Having all that said, what is the actual success criteria for Elbrus?

The development is funded by the government. The government presents the specs and requirements each CPU generation should meet. If Elbrus meets them => success. Because then it can be used to supply specified equipment with a specified amount of GFLOPs. As the architecture develops and CPU is becoming more and more capable, its possible applications widen up.

To my view, Elbrus was quite successfully developed in that fashion step by step. Elbrus models 8C and 8CB are already good enough to build a workstation or a server for data storage and running web-services. Now, it may not be as fast, or as good, but it doesn't have to. It just needs to be exactly good enough. As for the price, it doesn't even matter. Elbrus CPU being a Russian property is bought with rubles, not USDs. You buy Elbrus - you put the money into the Russian economy, not someone else's.

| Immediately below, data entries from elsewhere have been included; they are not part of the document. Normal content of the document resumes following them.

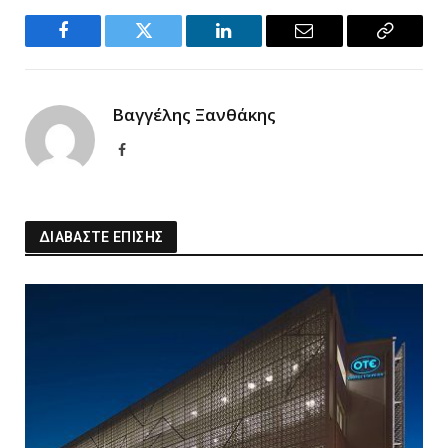
Facebook
Twitter
LinkedIn
Email
Copy
Link
Βαγγέλης Ξανθάκης
Facebook
ΔΙΑΒΑΣΤΕ ΕΠΙΣΗΣ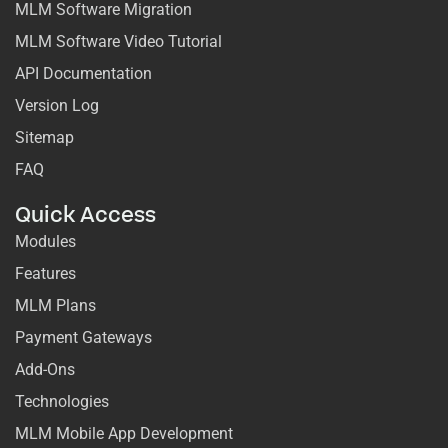
MLM Software Migration
MLM Software Video Tutorial
API Documentation
Version Log
Sitemap
FAQ
Quick Access
Modules
Features
MLM Plans
Payment Gateways
Add-Ons
Technologies
MLM Mobile App Development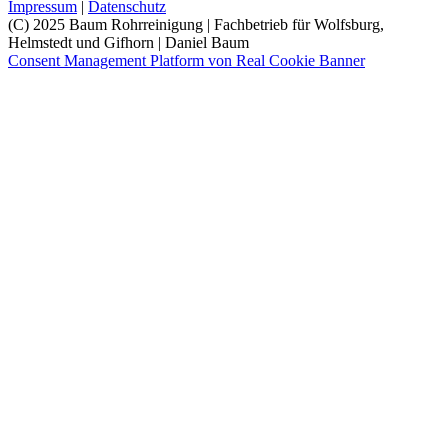
Impressum
|
Datenschutz
(C) 2025 Baum Rohrreinigung | Fachbetrieb für Wolfsburg,
Helmstedt und Gifhorn | Daniel Baum
Consent Management Platform von Real Cookie Banner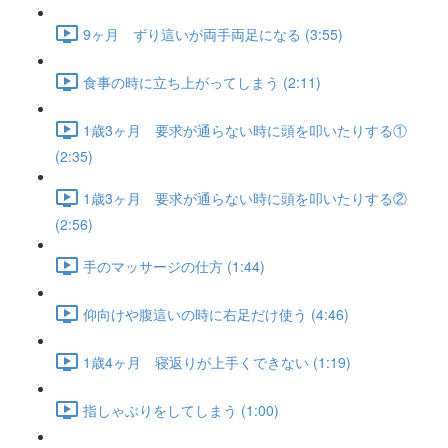
9ヶ月 ずり這いが両手両足になる (3:55)
食事の時に立ち上がってしまう (2:11)
1歳3ヶ月 要求が通らない時に頭を叩いたりする①
(2:35)
1歳3ヶ月 要求が通らない時に頭を叩いたりする②
(2:56)
手のマッサージの仕方 (1:44)
仰向けや腹這いの時に右足だけ使う (4:46)
1歳4ヶ月 寝返りが上手くできない (1:19)
指しゃぶりをしてしまう (1:00)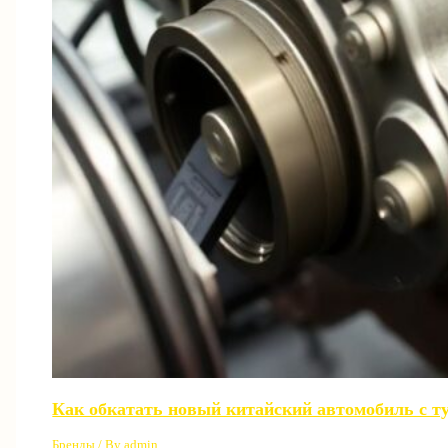
Как обкатать новый китайский автомобиль с т
Бренды
/ By
admin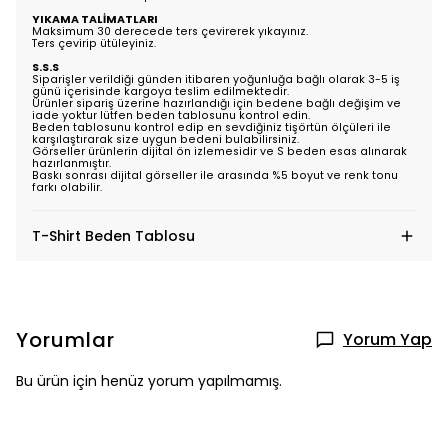
YIKAMA TALİMATLARI
Maksimum 30 derecede ters çevirerek yıkayınız.
Ters çevirip ütüleyiniz.
S.S.S
Siparişler verildiği günden itibaren yoğunluğa bağlı olarak 3-5 iş
günü içerisinde kargoya teslim edilmektedir.
Ürünler sipariş üzerine hazırlandığı için bedene bağlı değişim ve
iade yoktur lütfen beden tablosunu kontrol edin.
Beden tablosunu kontrol edip en sevdiğiniz tişörtün ölçüleri ile
karşılaştırarak size uygun bedeni bulabilirsiniz.
Görseller ürünlerin dijital ön izlemesidir ve S beden esas alınarak
hazırlanmıştır.
Baskı sonrası dijital görseller ile arasında %5 boyut ve renk tonu
farkı olabilir.
T-Shirt Beden Tablosu
Yorumlar
Yorum Yap
Bu ürün için henüz yorum yapılmamış.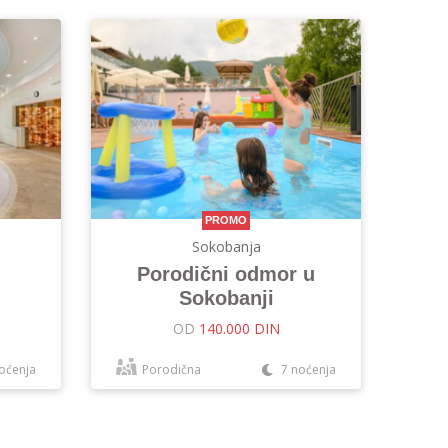
PROMO
Sokobanja
Porodični odmor u
Sokobanji
OD
140.000 DIN
oćenja
Porodična
7 noćenja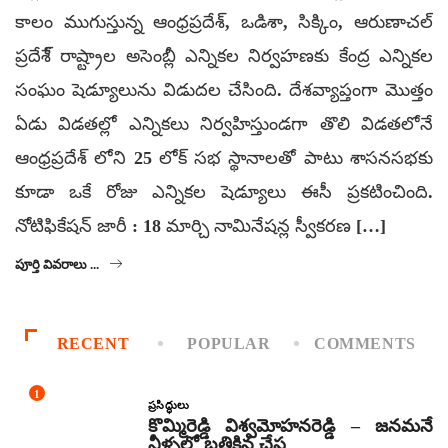
కాలం ముగుస్తున్న ఆంధ్రప్రదేశ్, ఒడిశా, సిక్కిం, ఆరుణాచల్
ప్రదేశే్ రాష్ట్రాల అసెంబ్లీ ఎన్నికల నిర్వహణకు కేంద్ర ఎన్నికల
సంఘం షెడ్యూలును విడుదల చేసింది. దేశవ్యాప్తంగా మొత్తం
ఏడు విడతల్లో ఎన్నికలు నిర్వహిస్తుండగా తొలి విడతలోనే
ఆంధ్రప్రదేశ్ లోని 25 లోక్ సభ స్థానాలతో పాటు శాసనసభకు
కూడా ఒకే రోజు ఎన్నికల షెడ్యూలు ఈసీ ప్రకటించింది.
నోటిఫికేషన్ జారీ : 18 మార్చి నామినేషన్ల స్వీకరణ […]
పూర్తి వివరాలు ...
RECENT
POPULAR
COMMENTS
1
ప్రసిద్ధులు
కొమ్మిరెడ్డి విశ్వమోహనరెడ్డి – జనమనే
నీళ్ళలో బతికిన చేప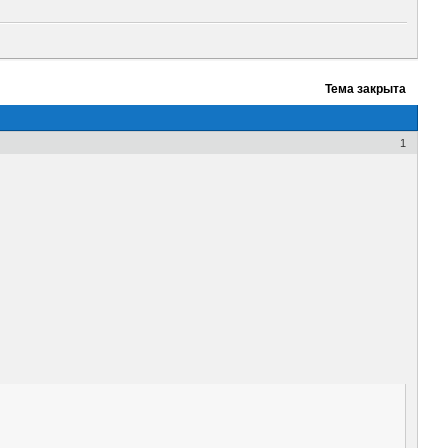
Тема закрыта
1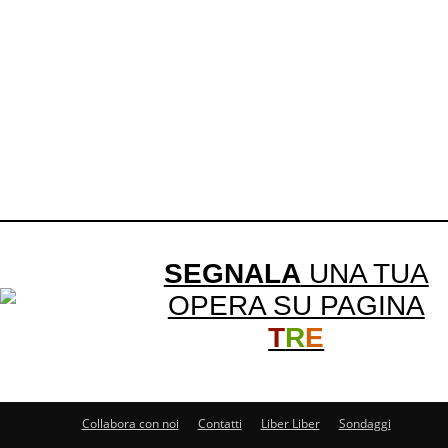
SEGNALA
UNA TUA
OPERA SU PAGINA
T
R
E
Collabora con noi
Contatti
Liber Liber
Sondaggi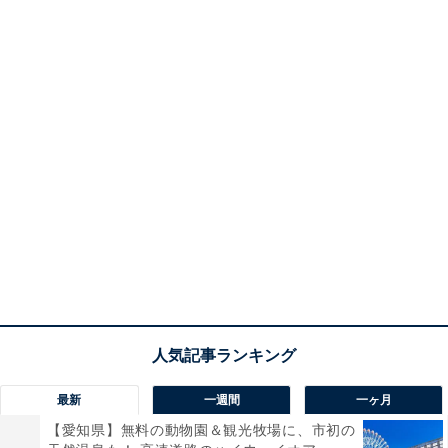
最新
一週間
一ヶ月
【愛知県】無料の動物園＆観光牧場に、市初の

As the article says, Elbrus-16C is gonna be suitable for cloud servers which, again, widens up the application range for Elbrus. Now Russia can have Elbrus-based "grown-up" data-centers. And there are models for workstations (12C) and devices (2C3) in development too. All looks good, and again I will repeat: it doesn't have to compete with any CPUs in any benchmarks, it only has to be good enough. Good enough means you don't have to put an entire server rack where one other server would suffice. But if sometimes you have to put 2 CPUs instead of one into a server, then it's not a big deal.

The next step is for the government to tighten up the restrictions for its own structures when purchasing IT-equipment. An American wouldn't want the FBI to run its servers and PCs on some Chinese CPU, right? The same here. Then the same for commercial companies in which the government has a major share. It may not be as profitable from a single entity's point of view but it benefits the economy as a whole in the end.

As the production quantities will grow, the development price will spread across. Then it even could become affordable for a consumer to buy. But there is no universe for it to ever compete with the Wintel ecosystem even if it would be a miracle of a CPU. Well, maybe if Microsoft will port Windows for Elbrus and will promote it as a first-class platform so that any software and games would be optimized for the architecture, then maybe, he-he.